• **WHAT TO WORK ON**
A: According to the forum post, where did the club finish in the league last season?
B: Copy the forum post word for word, starting with "Reading this thread" and going on through "you far wrong.".
C: Translate this sentence from the forum post into Spanish: "We’ve been tending downward for a while."

Reading this thread and some others it’s clear that people are taking the easy option of blaming Frank, almost solely, for where we are.
The stats, the trend, the performances has all been downhill for a while. It depends which data points you want to use but you could say it’s been on a downhill trend since Poch left but with the odd positive spike as the outlier - Conte qualifying for Champions league, Ange finishing 5th in his first season. Or, some would say that it’s been a downward trend over the last 3 seasons mostly. I don’t think either kind of thinking sends you far wrong.
This idea that we were in a good place, and nothing was Ange’s fault, it was all just injuries etc is nonsense to me. We’ve been tending downward for a while. Franks had injuries too, but it’s easier to blame him for us potentially going down because he was here the season it happened.
We won a trophy last season, it was fantastic. One of, if not my favourite moment ever in my lifetime. However when you look at it logically, and explain that, whilst it was a great achievement but not a true barometer of where we are as a club, you’re told you’re not a real fan and diminishing our achievements. Forest and Palace look like they might win European trophies as well this season. Frank had us, was it 4th? In the Champions league early stages, and bar Kinsky having a nightmare 15 minutes I think we would have gone past Atletico as well. It’s almost like there’s more to it than just piling it on the manager you don’t like and absolving the one you do like.
We finished 17th last season, we’re likely to finish this season 18th. The main difference isn’t injuries, it’s that last season the bottom three were so poor that no one else in the league were ever really in serious danger. If the bottom three this season were about last season there’s a good chance I’d wager we would have dropped then. There should have been huge action in the summer to pull us away from where we were headed. It was a warning.

• **EXTRACTED DATA**
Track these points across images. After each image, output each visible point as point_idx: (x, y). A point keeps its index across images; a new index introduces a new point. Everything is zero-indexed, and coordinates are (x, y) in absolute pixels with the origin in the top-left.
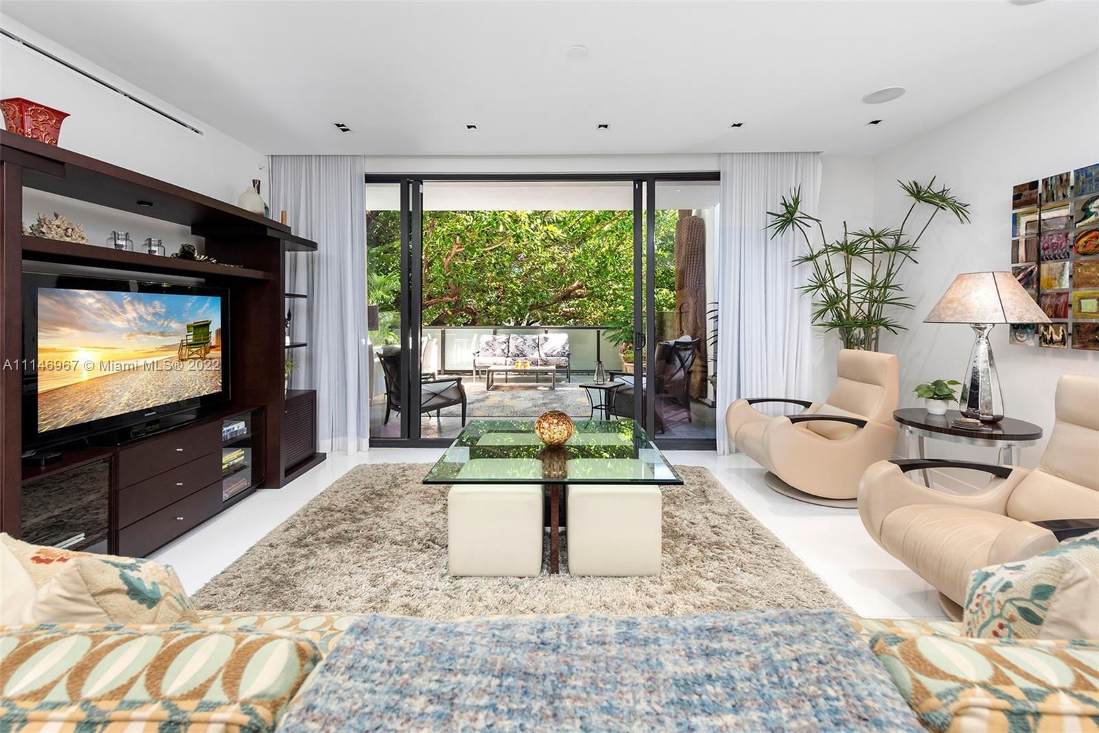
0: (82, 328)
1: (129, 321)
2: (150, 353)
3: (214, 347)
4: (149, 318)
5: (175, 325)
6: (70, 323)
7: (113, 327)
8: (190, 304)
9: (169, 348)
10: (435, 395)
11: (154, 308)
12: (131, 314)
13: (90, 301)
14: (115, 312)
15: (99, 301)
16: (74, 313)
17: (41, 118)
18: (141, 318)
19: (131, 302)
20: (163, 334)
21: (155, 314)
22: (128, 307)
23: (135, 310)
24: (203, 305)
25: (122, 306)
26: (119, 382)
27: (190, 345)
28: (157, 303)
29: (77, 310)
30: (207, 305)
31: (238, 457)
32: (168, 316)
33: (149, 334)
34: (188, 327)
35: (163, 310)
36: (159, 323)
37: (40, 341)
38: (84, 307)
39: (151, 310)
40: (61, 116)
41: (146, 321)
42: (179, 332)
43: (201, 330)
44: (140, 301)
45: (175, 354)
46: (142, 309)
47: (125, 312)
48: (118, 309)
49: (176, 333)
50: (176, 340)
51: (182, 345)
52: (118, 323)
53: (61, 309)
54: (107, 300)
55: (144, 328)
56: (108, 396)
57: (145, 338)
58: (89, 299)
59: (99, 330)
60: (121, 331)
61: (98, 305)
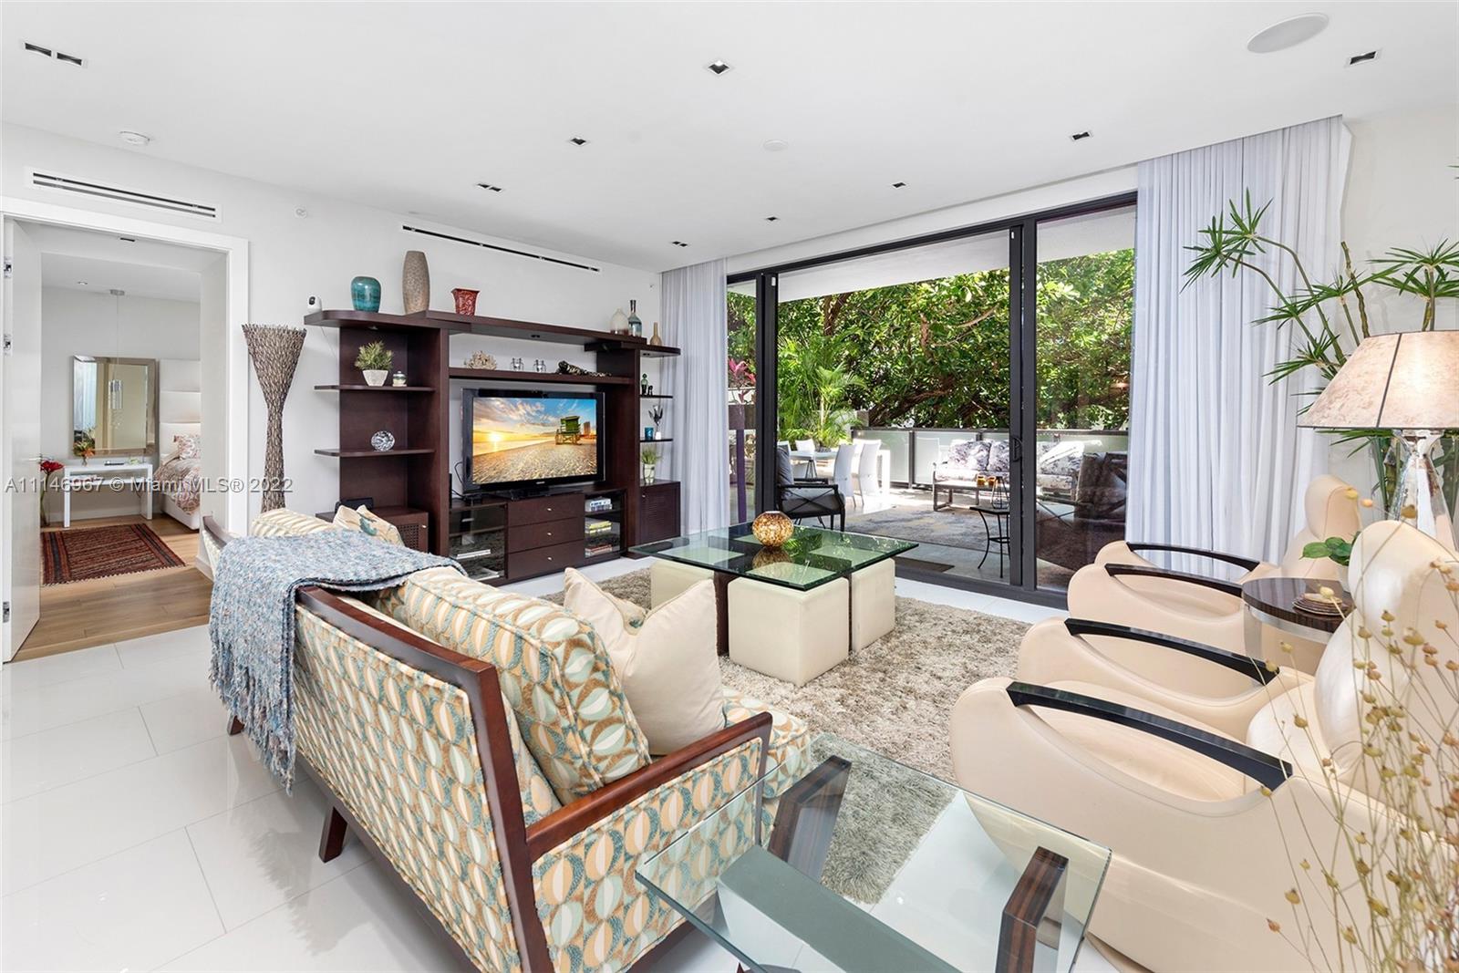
0: (493, 419)
1: (521, 415)
2: (535, 438)
3: (583, 436)
4: (534, 414)
5: (552, 419)
6: (488, 417)
7: (511, 419)
8: (561, 405)
9: (548, 434)
10: (807, 501)
11: (537, 407)
12: (522, 411)
13: (498, 403)
14: (512, 410)
15: (502, 403)
16: (489, 410)
17: (467, 297)
18: (528, 414)
19: (522, 404)
20: (543, 425)
21: (538, 411)
22: (520, 407)
23: (524, 409)
24: (572, 405)
25: (516, 406)
26: (516, 455)
27: (563, 433)
28: (538, 404)
29: (490, 408)
30: (575, 405)
31: (605, 527)
32: (546, 412)
33: (533, 424)
34: (562, 420)
35: (543, 409)
36: (541, 417)
37: (474, 426)
38: (494, 406)
39: (534, 408)
40: (477, 292)
41: (531, 415)
42: (555, 425)
43: (572, 423)
44: (527, 403)
45: (553, 439)
46: (528, 408)
47: (518, 410)
48: (514, 408)
49: (553, 425)
50: (554, 430)
51: (558, 433)
52: (514, 417)
53: (482, 408)
54: (507, 403)
55: (531, 420)
56: (509, 464)
57: (532, 427)
58: (497, 402)
59: (504, 421)
60: (516, 422)
61: (503, 406)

• **COMPLETED EXERCISE**
A: 17th.

B:
Reading this thread and some others it’s clear that people are taking the easy option of blaming Frank, almost solely, for where we are.
The stats, the trend, the performances has all been downhill for a while. It depends which data points you want to use but you could say it’s been on a downhill trend since Poch left but with the odd positive spike as the outlier - Conte qualifying for Champions league, Ange finishing 5th in his first season. Or, some would say that it’s been a downward trend over the last 3 seasons mostly. I don’t think either kind of thinking sends you far wrong.

C: Llevamos un tiempo con una tendencia a la baja.